REQUIRED ACTION — Please continue the MinIO data-management text below, starting after its last sentence on bucket-level object locking.

The code above applies a single rule to a bucket that will automatically delete any object in the bucket that is older than the specified number of days. You are not limited to only one rule per bucket. You can have as many as you need. Also, notice that each rule has a filter.

MinIO Lifecycle Management can also transition objects from one cluster to another. Let’s say you have two object storage clusters, as shown below. In this configuration, we have MinIO set up as a hot tier (high-speed storage) and one of the cloud providers as a warm tier (slower storage but cheaper). Using a Transition rule, you can move objects to cheaper storage once they reach a certain age. The code to set this up is also shown below. If you wish to transition objects then you will need to set up the connection information to the warm tier within your hot tier. You can read about how to do that at: Object Lifecycle Management.

def set_bucket_transition(bucket: str, tier_name: str, transition_days: int) -> None:
'''
Function that will set the life cycle rule on a bucket.
The credentials file must contain the MinIO url, access key, and access secret.
'''
with open('credentials.json') as f:
credentials = json.load(f)

# Create client with access and secret key
client = Minio(credentials['url'], credentials['accessKey'],
credentials['secretKey'], secure=False)

# Configure transition.
config = LifecycleConfig(
[
Rule(
ENABLED,
rule_filter=Filter(prefix="/"),
rule_id="transition",
transition=Transition(days=transition_days, storage_class=tier_name),
),
],
)
client.set_bucket_lifecycle(bucket, config)

If you do not require governance or compliance on your AI/ML data, then versioning and lifecycle management may be all you need. However, if you are building models in a regulated industry, then consider object locking, object retention and legal locks to make sure your data does not get accidentally deleted. These three capabilities are discussed in the next three sections.

Bucket Level Object Locking

The purpose of Object Locking is to prevent the accidental deletion of an object during a specified time period. This is different from Lifecycle Management. Lifecycle Management will remove or transition an object after it reaches a certain age. Lifecycle Management does not prevent the accidental deletion of an object. This is the purpose of Object Locking. MinIO provides several ways to lock objects. In this section, I want to focus on setting up an entire bucket for Object Locking.

DATA EXTRACT —
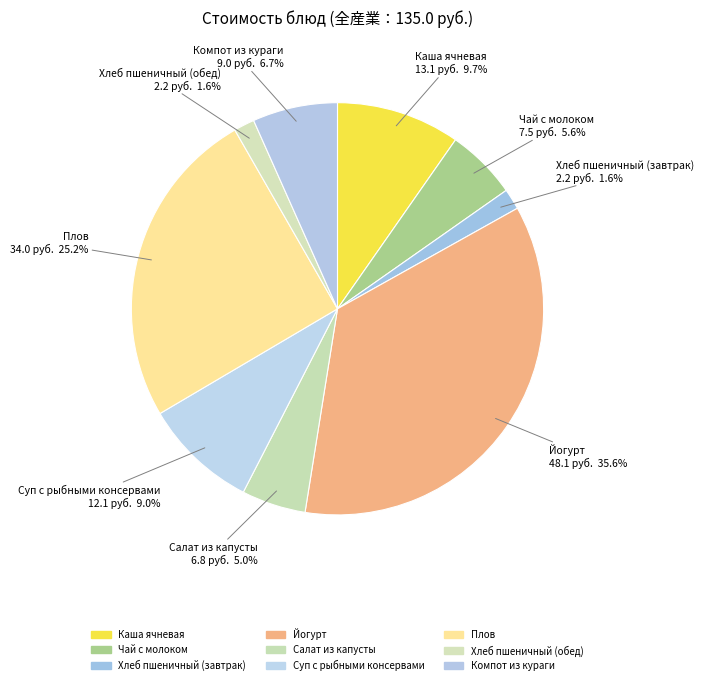

Is there a majority slice in this chart?

No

EXPECTED ANSWER —
If you need Object Locking on a bucket, you must configure this when the bucket is created. The code below will create a bucket that is capable of Object Locking. Notice the `object_lock` named parameter of the `make_bucket` method. The default value for this parameter is `false.` If you forget to explicitly set this parameter to `true` when you create a bucket, then there is no way to edit the bucket later and set it. You will need to delete the bucket and create it again.

def create_bucket_with_locking(bucket: str) -> None:
with open('credentials.json') as f:
credentials = json.load(f)

# Create client with access and secret key
client = Minio(credentials['url'], credentials['accessKey'],
credentials['secretKey'], secure=False)

# Make the bucket if it does not exist.
found = client.bucket_exists(bucket)
if not found:
client.make_bucket(bucket, object_lock=True)

Another important fact about the code above is that turning on Object Locking automatically enables Versioning. You have to have Versioning to use Object Locking.

Once you have a bucket capable of Object Locking, you need to specify the lock duration. This is done using the `set_object_lock_config`. The function below packages this up for you.

def set_bucket_object_lock(bucket: str, lock_days: int) -> None:
'''
Function that will set the lock configufation on a bucket.
The credentials file must contain the MinIO url, access key, and access secret.
'''
with open('credentials.json') as f:
credentials = json.load(f)

# Create client with access and secret key
client = Minio(credentials['url'], credentials['accessKey'],
credentials['secretKey'], secure=False)

# Configure life cycle.
config = ObjectLockConfig(GOVERNANCE, lock_days, DAYS)
client.set_object_lock_config(bucket, config)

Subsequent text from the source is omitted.